Il est donc de sérieuses raisons de douter qu’Emmanuel Macron puisse endosser le rôle d’un président protecteur, garant des institutions et de la concorde sociale.

Faute d’avoir tiré les conséquences du scrutin de 2022 en tentant de constituer un gouvernement rassemblant réellement le centre gauche et le centre droit autour d’un programme qui ne fasse aucune concession aux idées du Rassemblement national, faute d’avoir fait adopter un mode de scrutin proportionnel qui aurait permis une recomposition du système des partis et l’évo­lution de notre régime politique vers une démocratie de compromis, Emmanuel Macron ne peut s’ériger en leader du camp républicain et encore moins du camp progressiste.

En choisissant de faire du RN son seul opposant, sans avoir réussi à fédérer les autres partis républicains, il risque non seulement d’être celui qui aura permis l’arrivée de l’extrême droite à Matignon, mais aussi celui qui n’aura pas réussi à endiguer sa conquête des institutions.

En bref, si en recourant à la dissolution Emmanuel Macron a respecté à la fois la lettre et l’esprit de la Constitution de la Vᵉ République, c’est bien à un saut dans l’inconnu qu’il nous invite, à nos risques et nos périls.


Frédéric Sawicki.

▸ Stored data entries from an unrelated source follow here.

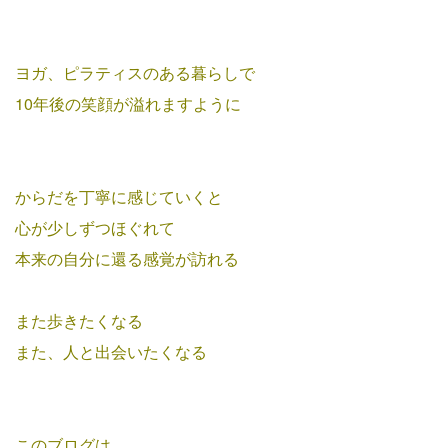
ヨガ、ピラティスのある暮らしで
10年後の笑顔が溢れますように
からだを丁寧に感じていくと
心が少しずつほぐれて
本来の自分に還る感覚が
訪れる
また歩きたくなる
また、人と出会いたくなる
このブログは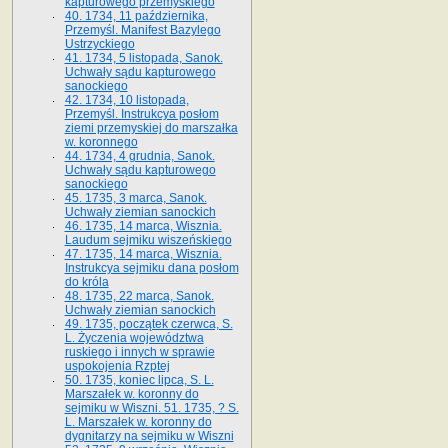
kapturowego przemyskiego
40. 1734, 11 października,
Przemyśl. Manifest Bazylego
Ustrzyckiego
41. 1734, 5 listopada, Sanok.
Uchwały sądu kapturowego
sanockiego
42. 1734, 10 listopada,
Przemyśl. Instrukcya posłom
ziemi przemyskiej do marszałka
w. koronnego
44. 1734, 4 grudnia, Sanok.
Uchwały sądu kapturowego
sanockiego
45. 1735, 3 marca, Sanok.
Uchwały ziemian sanockich
46. 1735, 14 marca, Wisznia.
Laudum sejmiku wiszeńskiego
47. 1735, 14 marca, Wisznia.
Instrukcya sejmiku dana posłom
do króla
48. 1735, 22 marca, Sanok.
Uchwały ziemian sanockich
49. 1735, początek czerwca, S.
L. Życzenia województwa
ruskiego i innych w sprawie
uspokojenia Rzptej
50. 1735, koniec lipca, S. L.
Marszałek w. koronny do
sejmiku w Wiszni. 51. 1735, ? S.
L. Marszałek w. koronny do
dygnitarzy na sejmiku w Wiszni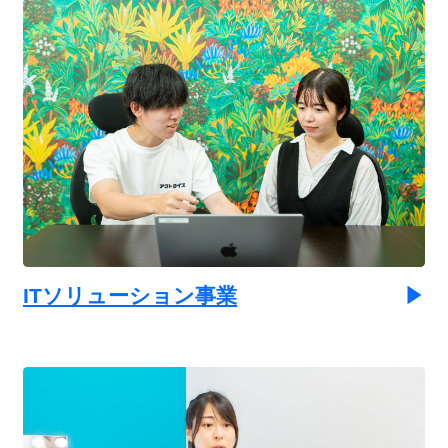
ITソリューション事業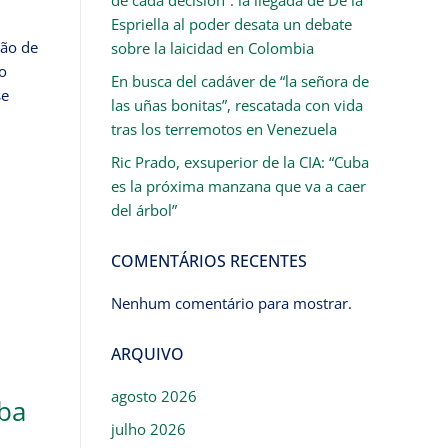
Espriella al poder desata un debate
ção de
sobre la laicidad en Colombia
o
En busca del cadáver de “la señora de
se
las uñas bonitas”, rescatada con vida
tras los terremotos en Venezuela
Ric Prado, exsuperior de la CIA: “Cuba
es la próxima manzana que va a caer
del árbol”
COMENTÁRIOS RECENTES
Nenhum comentário para mostrar.
ARQUIVO
agosto 2026
ba
julho 2026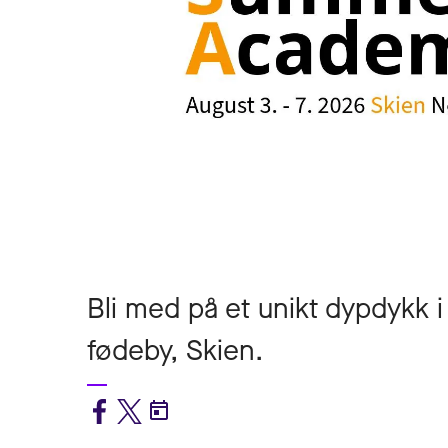
Bli med på et unikt dypdykk 
fødeby, Skien.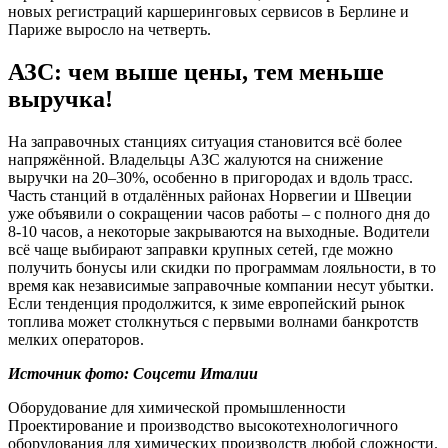
новых регистраций каршеринговых сервисов в Берлине и
Париже выросло на четверть.
АЗС: чем выше цены, тем меньше
выручка!
На заправочных станциях ситуация становится всё более
напряжённой. Владельцы АЗС жалуются на снижение
выручки на 20–30%, особенно в пригородах и вдоль трасс.
Часть станций в отдалённых районах Норвегии и Швеции
уже объявили о сокращении часов работы – с полного дня до
8-10 часов, а некоторые закрываются на выходные. Водители
всё чаще выбирают заправки крупных сетей, где можно
получить бонусы или скидки по программам лояльности, в то
время как независимые заправочные компании несут убытки.
Если тенденция продолжится, к зиме европейский рынок
топлива может столкнуться с первыми волнами банкротств
мелких операторов.
Источник фото: Соцсети Италии
Оборудование для химической промышленности
Проектирование и производство высокотехнологичного
оборудования для химических производств любой сложности.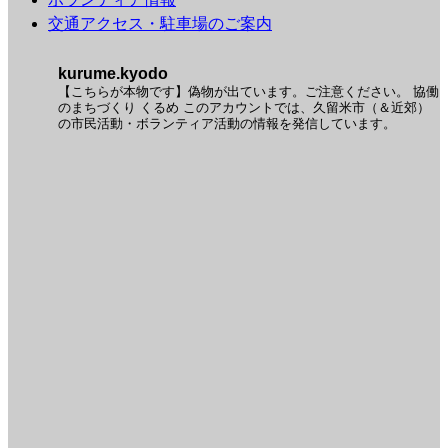
交通アクセス・駐車場のご案内
kurume.kyodo
【こちらが本物です】偽物が出ています。ご注意ください。
協働
のまちづくり くるめ
このアカウントでは、久留米市（＆近郊）
の市民活動・ボランティア活動の情報を発信しています。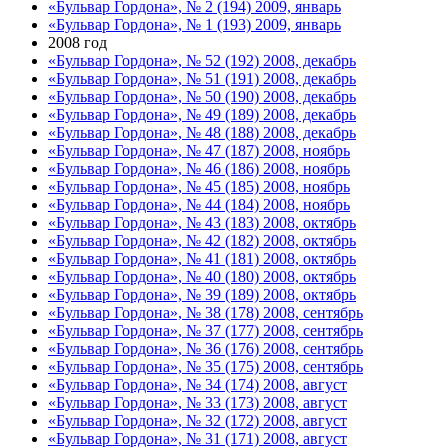
«Бульвар Гордона», № 2 (194) 2009, январь
«Бульвар Гордона», № 1 (193) 2009, январь
2008 год
«Бульвар Гордона», № 52 (192) 2008, декабрь
«Бульвар Гордона», № 51 (191) 2008, декабрь
«Бульвар Гордона», № 50 (190) 2008, декабрь
«Бульвар Гордона», № 49 (189) 2008, декабрь
«Бульвар Гордона», № 48 (188) 2008, декабрь
«Бульвар Гордона», № 47 (187) 2008, ноябрь
«Бульвар Гордона», № 46 (186) 2008, ноябрь
«Бульвар Гордона», № 45 (185) 2008, ноябрь
«Бульвар Гордона», № 44 (184) 2008, ноябрь
«Бульвар Гордона», № 43 (183) 2008, октябрь
«Бульвар Гордона», № 42 (182) 2008, октябрь
«Бульвар Гордона», № 41 (181) 2008, октябрь
«Бульвар Гордона», № 40 (180) 2008, октябрь
«Бульвар Гордона», № 39 (189) 2008, октябрь
«Бульвар Гордона», № 38 (178) 2008, сентябрь
«Бульвар Гордона», № 37 (177) 2008, сентябрь
«Бульвар Гордона», № 36 (176) 2008, сентябрь
«Бульвар Гордона», № 35 (175) 2008, сентябрь
«Бульвар Гордона», № 34 (174) 2008, август
«Бульвар Гордона», № 33 (173) 2008, август
«Бульвар Гордона», № 32 (172) 2008, август
«Бульвар Гордона», № 31 (171) 2008, август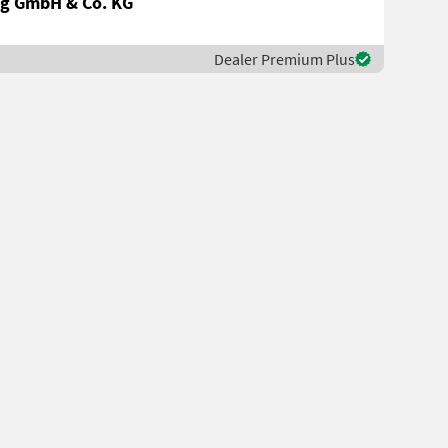
g GmbH & Co. KG
Dealer Premium Plus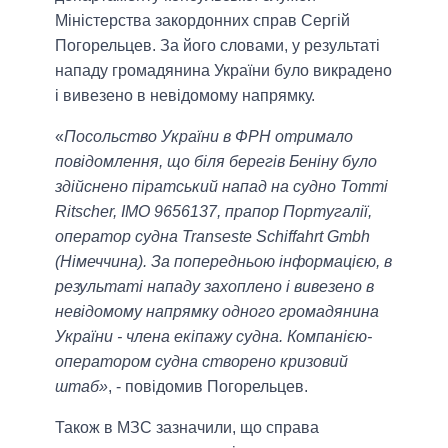
Міністерства закордонних справ Сергій
Погорельцев. За його словами, у результаті
нападу громадянина України було викрадено
і вивезено в невідомому напрямку.
«
Посольство України в ФРН отримало
повідомлення, що біля берегів Беніну було
здійснено піратський напад на судно Tommi
Ritscher, IMO 9656137, прапор Португалії,
оператор судна Transeste Schiffahrt Gmbh
(Німеччина). За попередньою інформацією, в
результаті нападу захоплено і вивезено в
невідомому напрямку одного громадянина
України - члена екіпажу судна. Компанією-
оператором судна створено кризовий
штаб»
, - повідомив Погорельцев.
Також в МЗС зазначили, що справа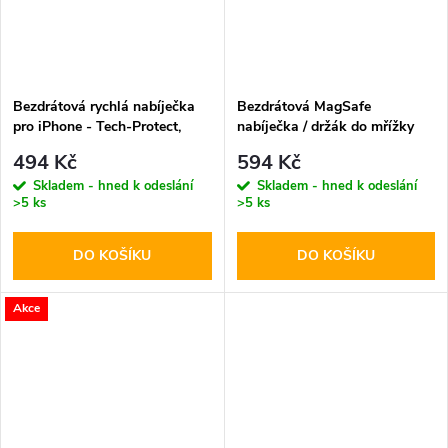
Bezdrátová rychlá nabíječka
Bezdrátová MagSafe
pro iPhone - Tech-Protect,
nabíječka / držák do mřížky
QI15W-A38 MagSafe
ventilace - Hoco, CA91 Magic
494 Kč
594 Kč
Wireless Charger White
Skladem - hned k odeslání
Skladem - hned k odeslání
>5 ks
>5 ks
DO KOŠÍKU
DO KOŠÍKU
Akce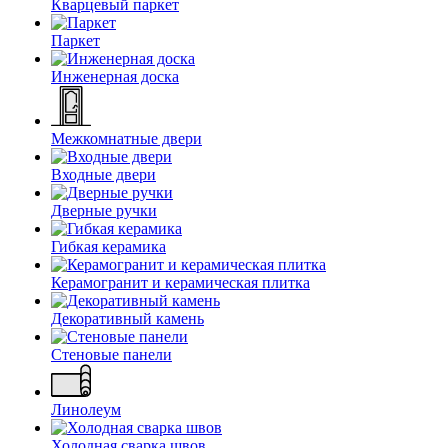
Кварцевый паркет
Паркет
Инженерная доска
Межкомнатные двери
Входные двери
Дверные ручки
Гибкая керамика
Керамогранит и керамическая плитка
Декоративный камень
Стеновые панели
Линолеум
Холодная сварка швов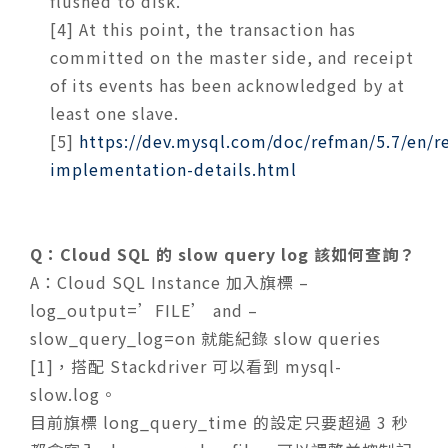
flushed to disk.
[4] At this point, the transaction has
committed on the master side, and receipt
of its events has been acknowledged by at
least one slave.
[5]
https://dev.mysql.com/doc/refman/5.7/en/re
implementation-details.html
Q：Cloud SQL 的 slow query log 該如何查詢？
A：
Cloud SQL Instance 加入旗標 –
log_output=’FILE’ and –
slow_query_log=on 就能紀錄 slow queries
[1]，搭配 Stackdriver 可以看到 mysql-
slow.log。
目前旗標 long_query_time 的設定只要超過 3 秒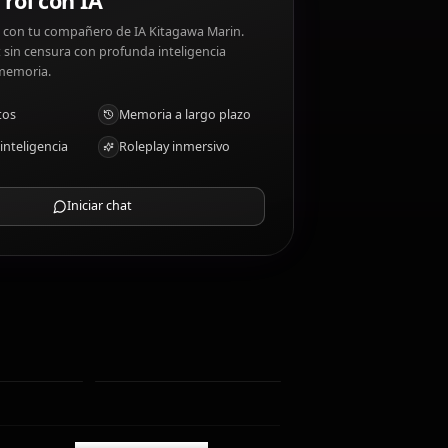
itagawa Marin disgustos: Inauthenticity, laziness.
Chat de rol con IA
Chatea/Rolea con tu compañero de IA Kitagawa Marin.
Roleplay/chat sin censura con profunda inteligencia
emocional y memoria.
Recibir fotos
Memoria a largo plazo
IA de alta inteligencia
Roleplay inmersivo
Iniciar chat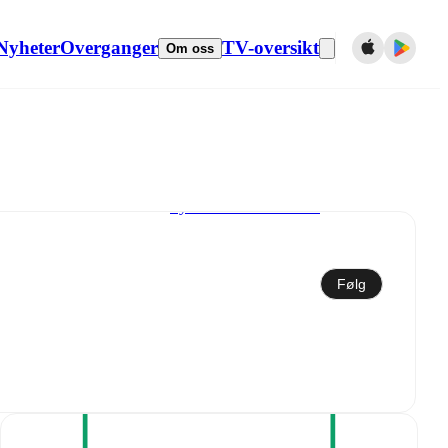
Nyheter
Overganger
TV-oversikt
Om oss
Synkroniser til kalender
Følg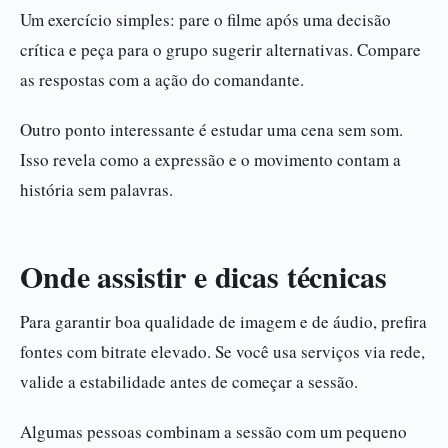
Um exercício simples: pare o filme após uma decisão
crítica e peça para o grupo sugerir alternativas. Compare
as respostas com a ação do comandante.
Outro ponto interessante é estudar uma cena sem som.
Isso revela como a expressão e o movimento contam a
história sem palavras.
Onde assistir e dicas técnicas
Para garantir boa qualidade de imagem e de áudio, prefira
fontes com bitrate elevado. Se você usa serviços via rede,
valide a estabilidade antes de começar a sessão.
Algumas pessoas combinam a sessão com um pequeno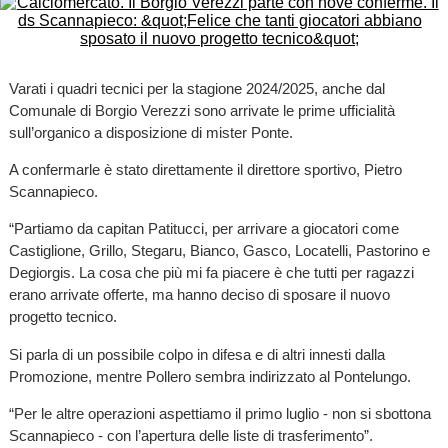
Varati i quadri tecnici per la stagione 2024/2025, anche dal
Comunale di Borgio Verezzi sono arrivate le prime ufficialità
sull’organico a disposizione di mister Ponte.
A confermarle è stato direttamente il direttore sportivo, Pietro
Scannapieco.
“Partiamo da capitan Patitucci, per arrivare a giocatori come
Castiglione, Grillo, Stegaru, Bianco, Gasco, Locatelli, Pastorino e
Degiorgis. La cosa che più mi fa piacere è che tutti per ragazzi
erano arrivate offerte, ma hanno deciso di sposare il nuovo
progetto tecnico.
Si parla di un possibile colpo in difesa e di altri innesti dalla
Promozione, mentre Pollero sembra indirizzato al Pontelungo.
“Per le altre operazioni aspettiamo il primo luglio - non si sbottona
Scannapieco - con l’apertura delle liste di trasferimento”.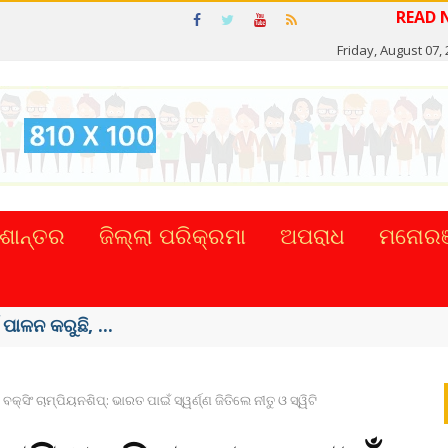
Friday, August 07,
ଶାନ୍ତର
ଜିଲ୍ଲା ପରିକ୍ରମା
ଅପରାଧ
ମନୋରଞ
ଟାଲ୍ ନେଣଦେଣ ...
 ବକ୍ସିଂ ଚାମ୍ପିୟନଶିପ୍‌: ଭାରତ ପାଇଁ ସ୍ୱର୍ଣ୍ଣ ଜିତିଲେ ନୀତୁ ଓ ସ୍ୱିଟି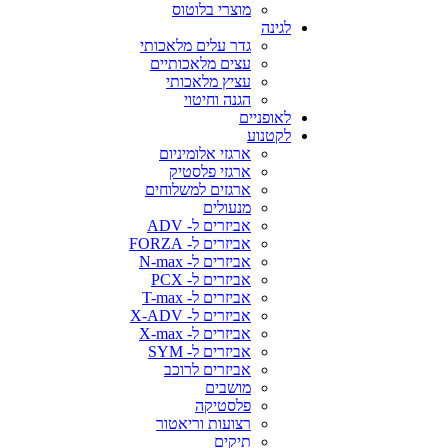
מוצרי בלוטוס
לגינה
גדר עלים מלאכותי
עצים מלאכותיים
עציץ מלאכותי
הגנה וחיטוי
לאופניים
לקטנוע
ארגזי אלומיניום
ארגזי פלסטיק
ארגזים למשלוחים
מנעולים
אביזרים ל- ADV
אביזרים ל- FORZA
אביזרים ל- N-max
אביזרים ל- PCX
אביזרים ל- T-max
אביזרים ל- X-ADV
אביזרים ל- X-max
אביזרים ל- SYM
אביזרים לרוכב
מושבים
פלסטיקה
רצועות וריאטור
תיקים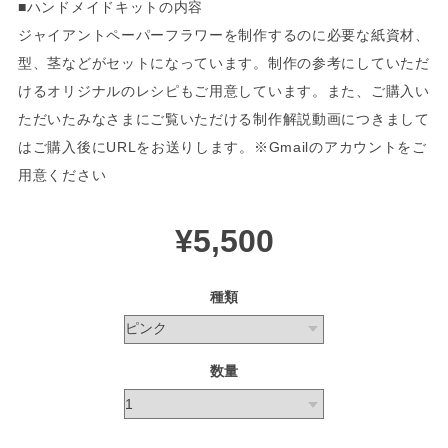
■ハンドメイドキットの内容
ジャイアントペーパーフラワーを制作するのに必要な紙資材、
型、茎などがセットになっています。制作の参考にしていただ
けるオリジナルのレシピもご用意しています。また、ご購入い
ただいたみなさまにご覧いただける制作解説動画につきまして
はご購入後にURLをお送りします。※Gmailのアカウントをご
用意ください
¥5,500
種類
数量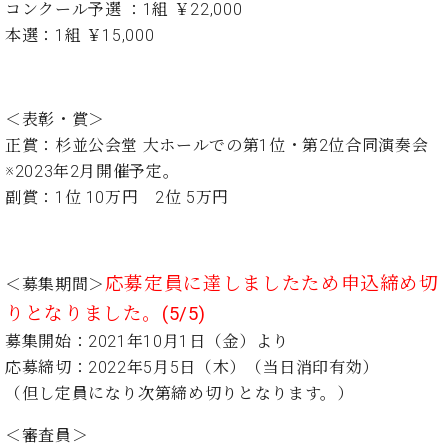
プ
室
コンクール予選 ：1組 ￥22,000
ラ
ピ
本選：1組 ￥15,000
イ
ア
ト
ノ
ピ
の
ア
コ
＜表彰・賞＞
ノ
ン
正賞：杉並公会堂 大ホールでの第1位・第2位合同演奏会
シ
※2023年2月開催予定。
ェ
C.
副賞：1位 10万円 2位 5万円
ル
ベ
ジ
ヒ
ュ
シ
ア
ュ
応募定員に達しましたため申込締め切
＜募集期間＞
ク
タ
りとなりました。(5/5)
セ
イ
ス
募集開始：2021年10月1日（金）より
ン
セン
ア
応募締切：2022年5月5日（木）（当日消印有効）
トラ
カ
（但し定員になり次第締め切りとなります。）
ム東
デ
京の
ミ
＜審査員＞
ご案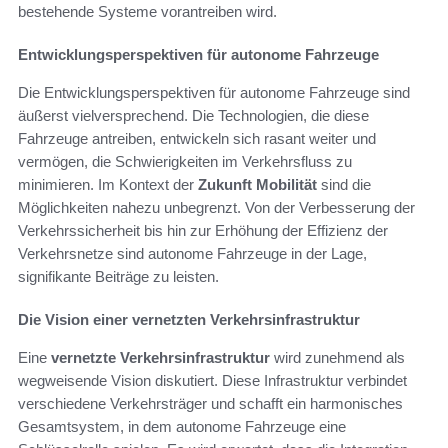
bestehende Systeme vorantreiben wird.
Entwicklungsperspektiven für autonome Fahrzeuge
Die Entwicklungsperspektiven für autonome Fahrzeuge sind
äußerst vielversprechend. Die Technologien, die diese
Fahrzeuge antreiben, entwickeln sich rasant weiter und
vermögen, die Schwierigkeiten im Verkehrsfluss zu
minimieren. Im Kontext der
Zukunft Mobilität
sind die
Möglichkeiten nahezu unbegrenzt. Von der Verbesserung der
Verkehrssicherheit bis hin zur Erhöhung der Effizienz der
Verkehrsnetze sind autonome Fahrzeuge in der Lage,
signifikante Beiträge zu leisten.
Die Vision einer vernetzten Verkehrsinfrastruktur
Eine
vernetzte Verkehrsinfrastruktur
wird zunehmend als
wegweisende Vision diskutiert. Diese Infrastruktur verbindet
verschiedene Verkehrsträger und schafft ein harmonisches
Gesamtsystem, in dem autonome Fahrzeuge eine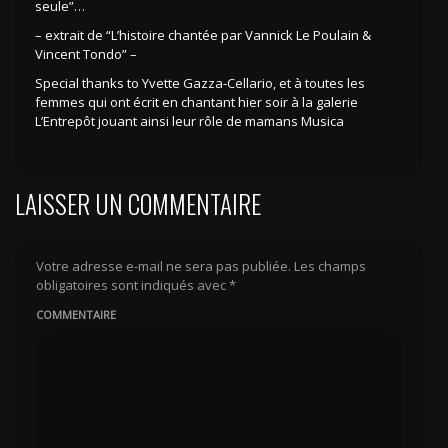
seule”…
– extrait de “L’histoire chantée par Vannick Le Poulain &
Vincent Tondo” –
Special thanks to Yvette Gazza-Cellario, et à toutes les
femmes qui ont écrit en chantant hier soir à la galerie
L’Entrepôt jouant ainsi leur rôle de mamans Musica
LAISSER UN COMMENTAIRE
Votre adresse e-mail ne sera pas publiée.
Les champs
obligatoires sont indiqués avec
*
COMMENTAIRE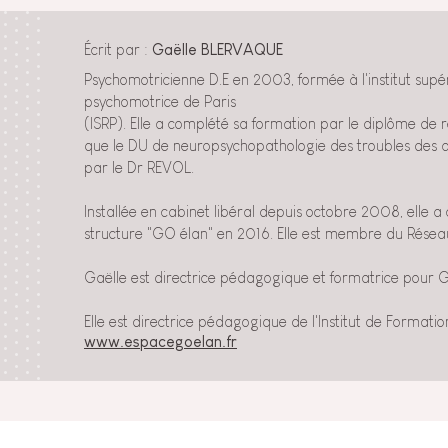
Écrit par :
Gaëlle BLERVAQUE
Psychomotricienne D.E en 2003, formée à l'institut sup
psychomotrice de Paris
(ISRP). Elle a complété sa formation par le diplôme de
que le DU de neuropsychopathologie des troubles des 
par le Dr REVOL.
Installée en cabinet libéral depuis octobre 2008, elle 
structure "GO élan" en 2016. Elle est membre du Rése
Gaëlle est directrice pédagogique et formatrice pour 
Elle est directrice pédagogique de l'Institut de Format
www.espacegoelan.fr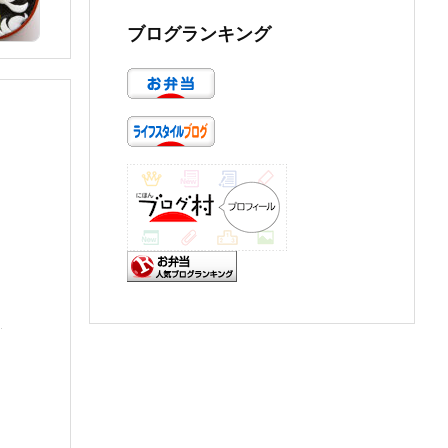
ブログランキング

Le Nouvel Obs n° 3115. 13/06/2024


Une réflexion sur “Un saut dans l’inconnu

  1. bernarddominik 14/06/2024 / 13h35

    C’est un coup de poker. Il espérait récupérer Glucksmann et une partie des LR réputés par Ciotti. Pour Glucksmann c’est loupé, mais pour LR c’est peut-être gagné, ce qui lui redonnerais une petite majorité, sauf si Bardella réussit à transformer l’essai. Pour la gauche on peut croire aux miracles, mais comme elle n’a pas compris ce qui se passe dans la tête des français, elle risque de perdre encore plus.